Goldman Sachs analyzed the heavy investments in AI infrastructure by tech giants in a report on June 27, including investments in data centers, chips, other AI infrastructure, and the power grid. However, these investments have shown little apparent effect so far.

David Cahn, a partner at Sequoia Capital, also pointed out that the technology industry needs to create around $600 billion in annual revenue to cover all AI investments, but this number has not yet been reached.

Is the "AI bubble" bursting faster? Wall Street debates.

As leaders of the generative AI wave, Google and OpenAI's AI revenue challenge has also exacerbated Wall Street's concerns about whether AI can be a driver of growth.

It should be noted that the "AI bubble theory" has been around for some time before this market's significant adjustment. Some believe that the rapid development of AI has created a bubble, adding $9 trillion to the S&P 500 index in the past year.

Earlier this year, Morgan Stanley issued a warning that the strong performance of the stock market at the end of 2023 had pushed stock valuations to potentially unsustainable levels. Current expectations for P/E ratios and low equity risk premiums suggest limited upside for investors and increased risk.

According to London Stock Exchange data, the P/E ratio of the S&P 500 index is close to 22 times expected earnings, the highest level in more than two years and well above the average level of the past decade (18 times). While the recent dramatic drop in tech's 'Seven Giants' may not be the start of a bubble burst, the huge drop is exacerbating investor concerns.

According to Morgan Stanley and Goldman Sachs, hedge funds have been reducing their exposure to US stocks over the past two weeks, fearing that sentiment around tech stocks could change and may wipe out earlier gains this year. On July 25, Morgan Stanley said computer-driven macro hedge funds sold $20 billion of stocks on Wednesday and expected to sell at least $25 billion in the next week, one of the largest risk-off events in a decade.

Accelerated by the rotation of tech stocks, the shift in market sentiment is also one of the factors exacerbating the recent market decline. Last week, demand for put options exceeded call options, reaching a five-month high. In addition, some analysts believe that the recent headwind on tech stocks is also due to the rapid increase in expectations for Fed rate cuts, which has accelerated capital outflows from US stocks.$NVIDIA (NVDA.US)$However, other analysts believe that the market's response is excessive and more short-term volatility. They believe that in the upcoming US stock earnings season, Wall Street will better digest the performance of tech giants and the broader development trend of AI technology.

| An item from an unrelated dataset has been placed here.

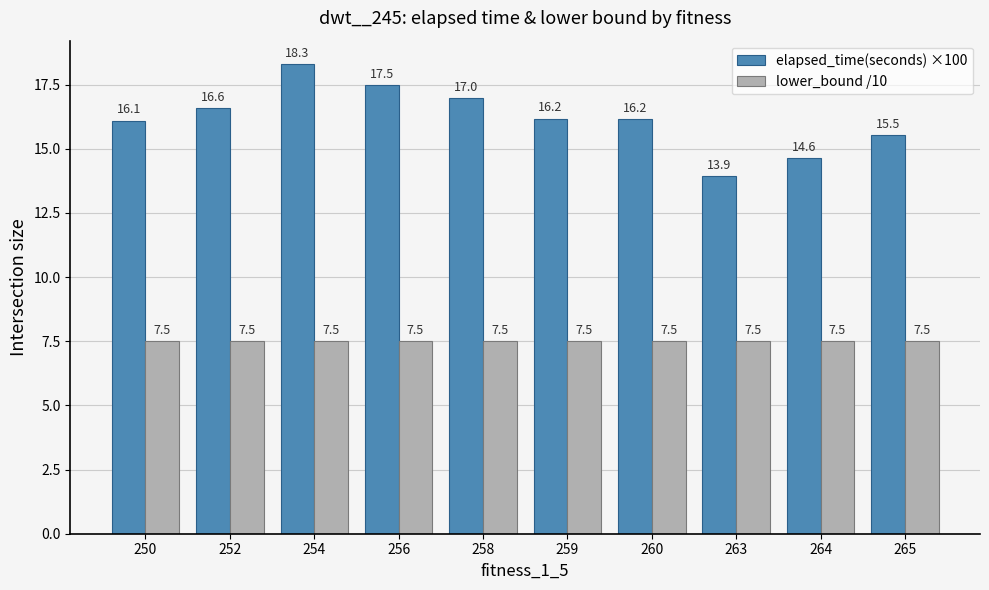

Read the lower_bound /10 value at 256.

7.5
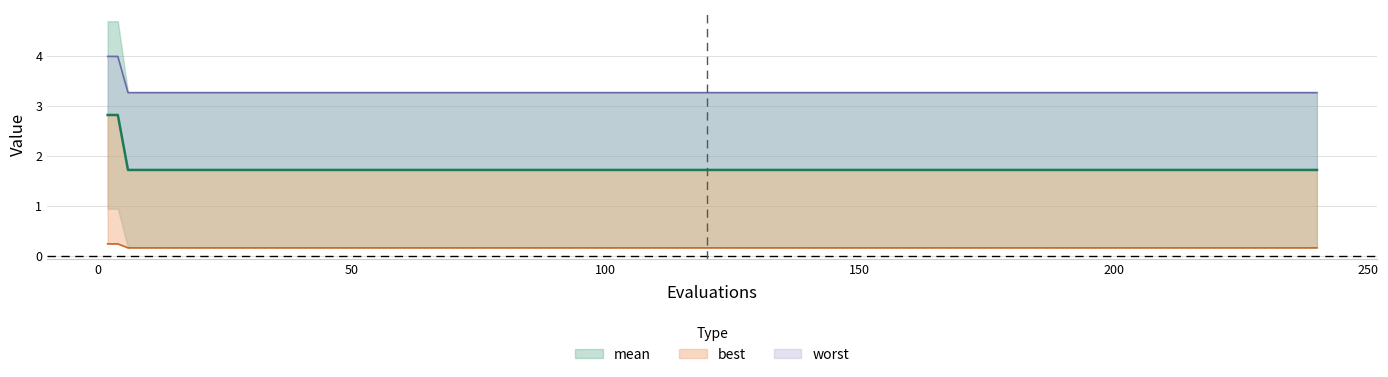

How many lines are shown in the chart?

3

"While investors may worry about the massive spending spree and be disappointed about the profit growth rate or profit margin that these huge investments may bring... we strongly object to this pessimistic view because the spending spree further confirms the existence of the AI revolution." Dan Ives and his team of Wedbush analysts wrote in an investor report.

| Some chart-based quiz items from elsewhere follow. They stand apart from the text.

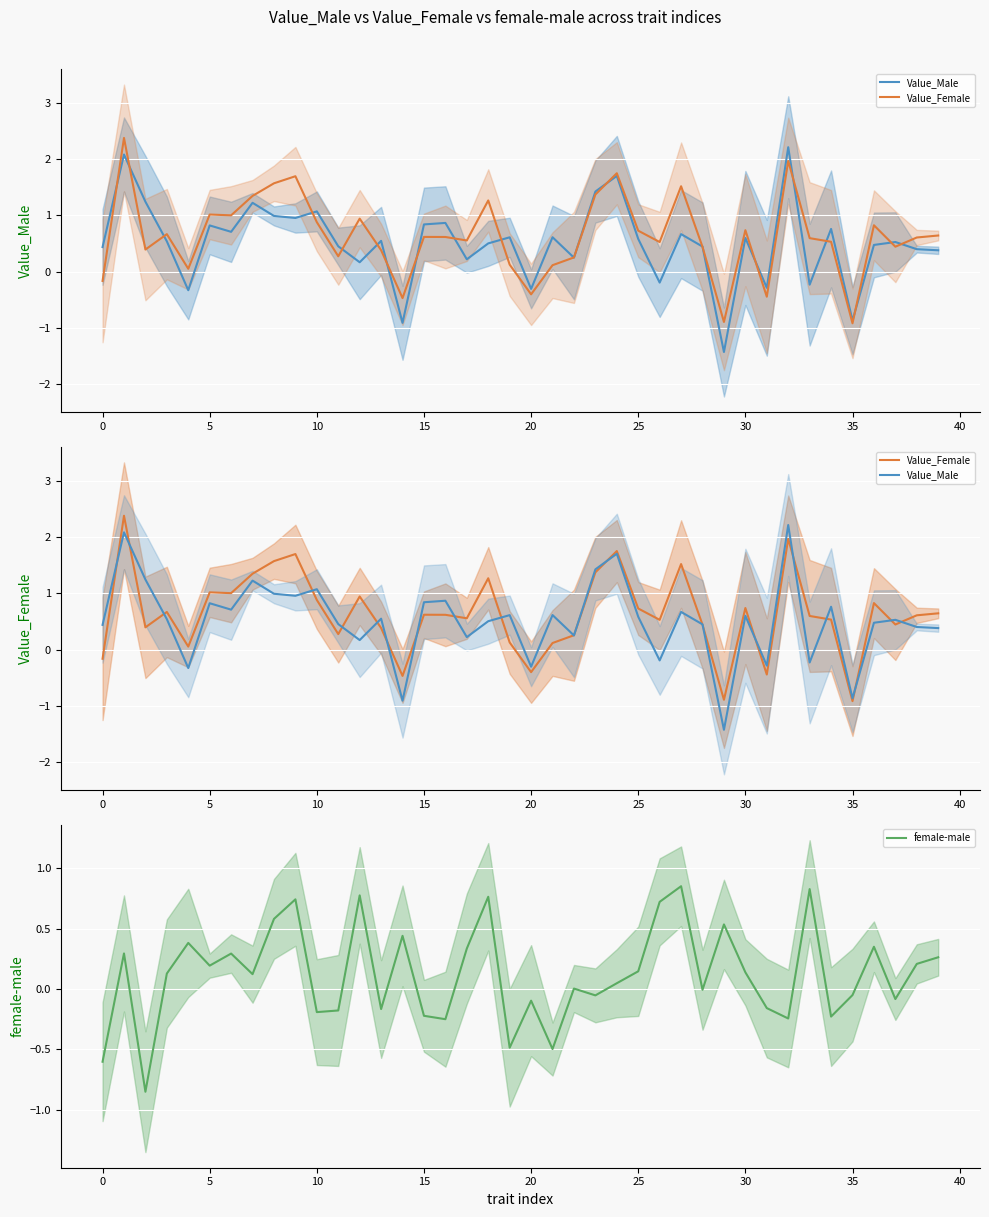

What is the maximum value shown in the chart?

2.4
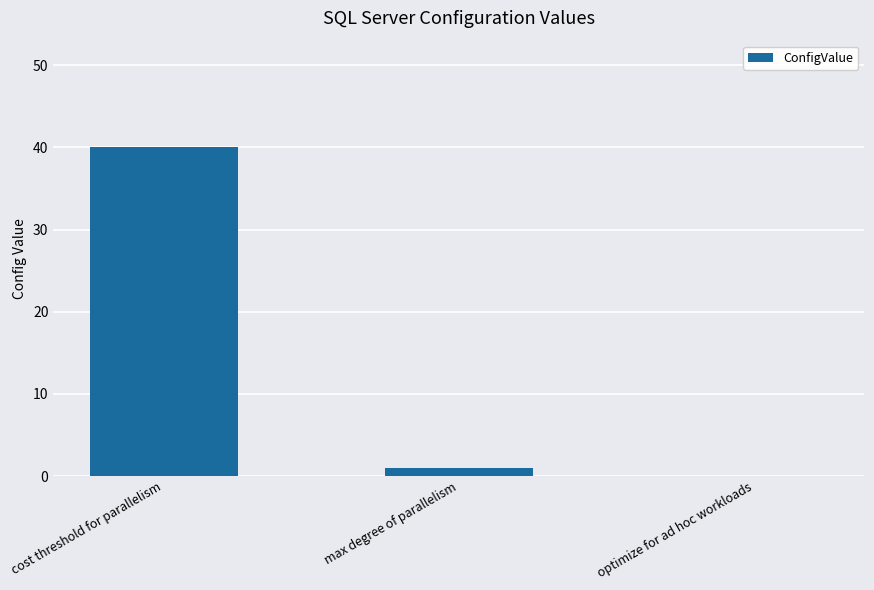

True or false: the data shows 40 at cost threshold for parallelism.

True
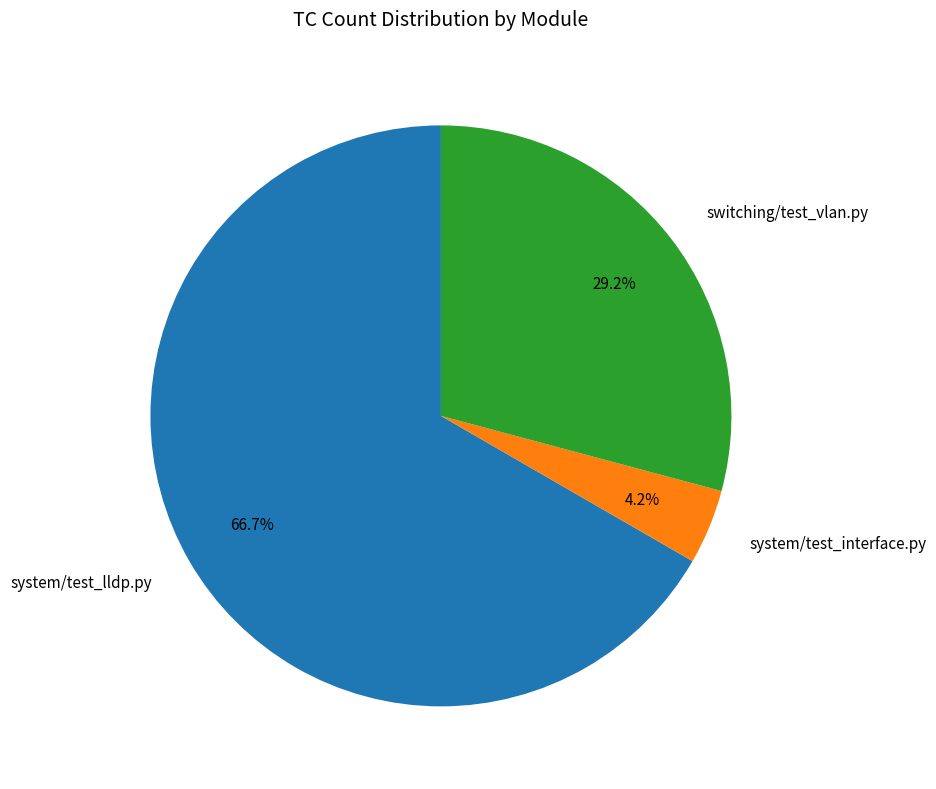

To the nearest percent, what is the average slice percentage?

33%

Wedbush also reiterated its bullish position on US tech stocks, once again predicting that the Nasdaq Composite, with tech stocks as its core, will rise another 15% to 20% by the end of this year.

The chief investment officer of Truist also expressed a similar view, writing in a report that "although technology stocks are currently experiencing a pullback after their strongest two-month performance since 2022, the long-term bull market is expected to remain intact."

Dan Coatsworth, an investment analyst at investment platform AJ Bell, believes that Microsoft, Meta, Apple, and Nvidia will release their earnings next week, and Nvidia will release its financial report at the end of August. After the data is released, it may be possible to know whether a necessary adjustment to eliminate the bubble is required.

$Amazon (AMZN.US)$

Editor/ping

The translation is provided by third-party software.


The above content is for informational or educational purposes only and does not constitute any investment advice related to Futu. Although we strive to ensure the truthfulness, accuracy, and originality of all such content, we cannot guarantee it.